Problem details
Below are the records; give the number of their lines that contain the word "CHENE" and nothing more.

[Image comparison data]
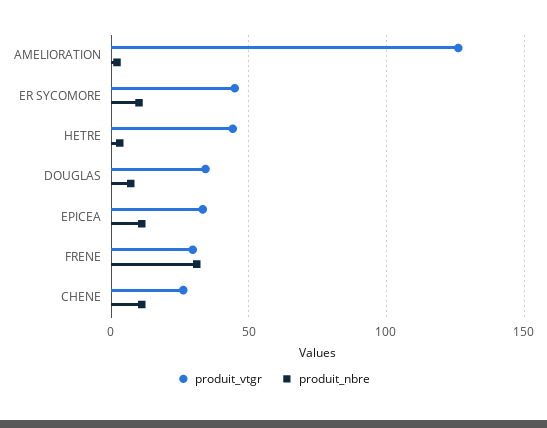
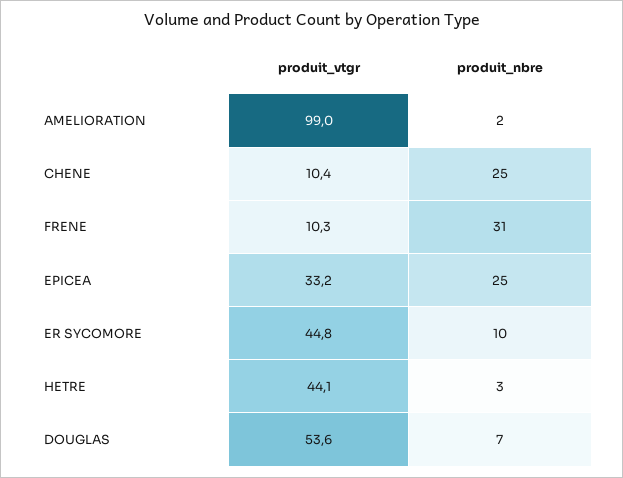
produit_vtgr, AMELIORATION: 125 -> 99
produit_vtgr, DOUGLAS: 35 -> 53.6
produit_nbre, EPICEA: 10 -> 25
produit_vtgr, FRENE: 30 -> 10.3
produit_vtgr, CHENE: 25 -> 10.4
produit_nbre, CHENE: 10 -> 25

Finished task
2